|Version 5 (modified by glyph, 4 years ago) (diff)|
Pros and Cons of BuildBot
This page is dedicated to a summary of the things BuildBot does well and the areas in which it is lacking. The goal of this page is to provide information to future maintainers of Twisted's continuous integration system.
- It does the job. Despite the list of "cons" below, Buildbot has provided us with years of build reporting and post-commit testing.
- It can parse the output of trial and provide summary reports that enumerate the problems with a build.

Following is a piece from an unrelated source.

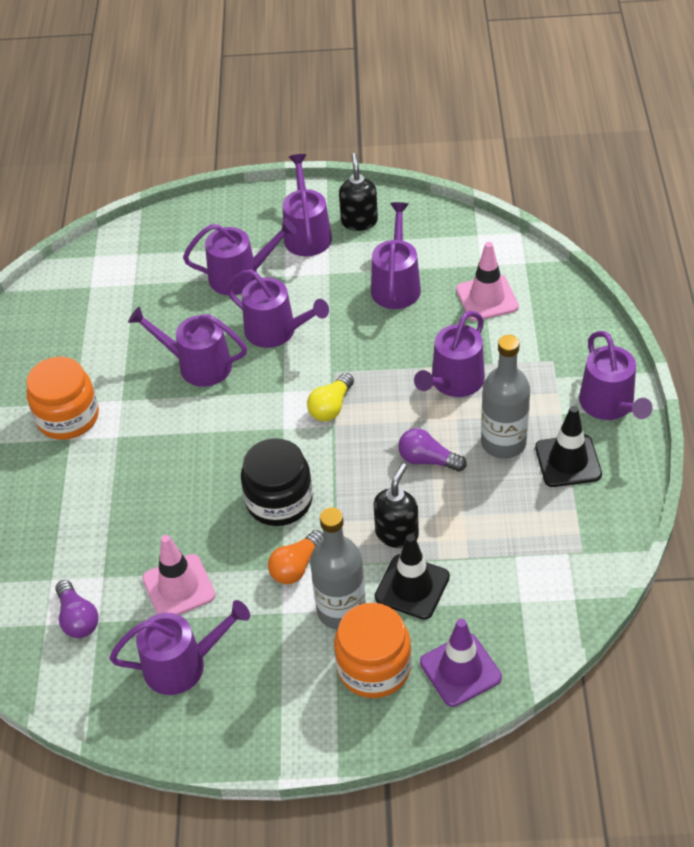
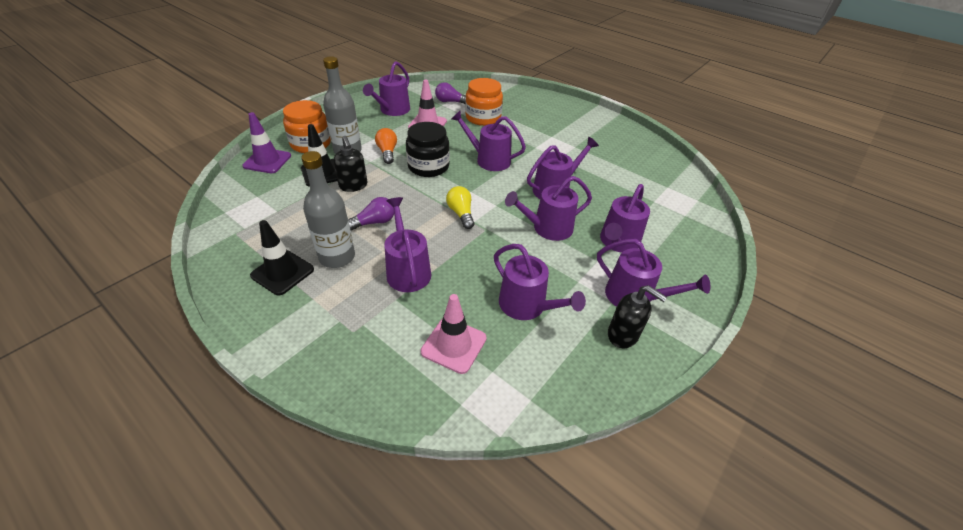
camera: 125 degrees right, 5 degrees down
(68, 417) = (567, 141): orange jar -> orange jar (483, 118)
(609, 405) = (279, 328): purple watering can -> purple watering can (489, 160)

- It can build specified branches, and along with force-builds.py it provides a reasonably nice interface to both submitting and viewing the results on a particular branch.
- "High Watermark" failure reporting allows us to make progress on long-term issues like "number of warnings" and "number of pydoctor errors".
- Builders can be segregated into "supported" and "unsupported", allowing us to have at-a-glance views of both the builders that should be green and the ones we hope will be green eventually.
- Slaves can check source directly out of version control.
Ease of Use
- It's very easy for third parties to do the initial setup of a build slave, allowing people to contribute hardware with relatively little friction.
- The connection between BuildBot slaves and the master is somewhat unreliable.
- Slaves with low-bandwidth connections or slaves with many builders configured tend to lose their connection and not re-establish it without manual intervention (typically in the form of a slave restart). The cause of this is unclear.
- Busy slaves tend to spuriously time out while uploading large build artifacts. It seems most likely that this is caused by the ping/timeout mechanism misbehaving, with ping responses getting stuck behind large transfers that take longer than the timeout.
- The master itself is often non-responsive, losing its IRC connection and taking many minutes to respond to web status requests.
- The web status is rendered from a significant quantity of data stored in pickles on disk. The entire rendering process is expensive and no results are ever cached.
- Certain web status views require searching backwards through all available history due to the lack of an indexing mechanism on relevant fields (such as branch name) of build data. As time goes on, this cost increases.
- Tricky Windows file access issues are not handled gracefully.
- Access to files is often denied (apparently spuriously) on Windows, causing source checkouts to fail, test runs to fail, individual test methods to fail, etc. The consequences range in severity from a failed build which is never retried to a build with a failed test which is irrelevant noise.
- Slaves are provided to Twisted by a number of parties. It is often difficult to get these parties to upgrade software on the slave.
- New master functionality often requires a slave upgrade, due to the implementation approach of putting Python code into the slave package to implement certain operations (eg source checkout behaviors).
- The master's web status views are slow to the point of interfering with reliability (see above).
- Older slaves have profligate network usage due to miniscule message size for log monitoring (see the problem of upgrading slaves). Apart from wasting bandwidth, this taxes limited CPU resources on the master.
- There is no concept of a group of builds of a particular version of the source. This notion is heavily relied upon by the Twisted development process, since we build branches on BuildBot before merging them into trunk. The result of the builds across all of the supported builders has to be synthesized by a developer reading a web page.
- There are no reports, or reporting functionality, such as tracking or graphing of statistics, such as "number of failed builds per week" or "average test-run time". The difficulty of accessing the build history as structured data (due to the aforementioned massive-pile-of-pickles problem) makes it difficult to implement any custom reporting.
- Support for on-demand slaves is incomplete. Cloud machines or on-demand VMs on our own hardware would help (particularly during sprints), but BuildBot has poor support for EC2 (tending to leave VMs running indefinitely) and little or no support for other virtualization systems.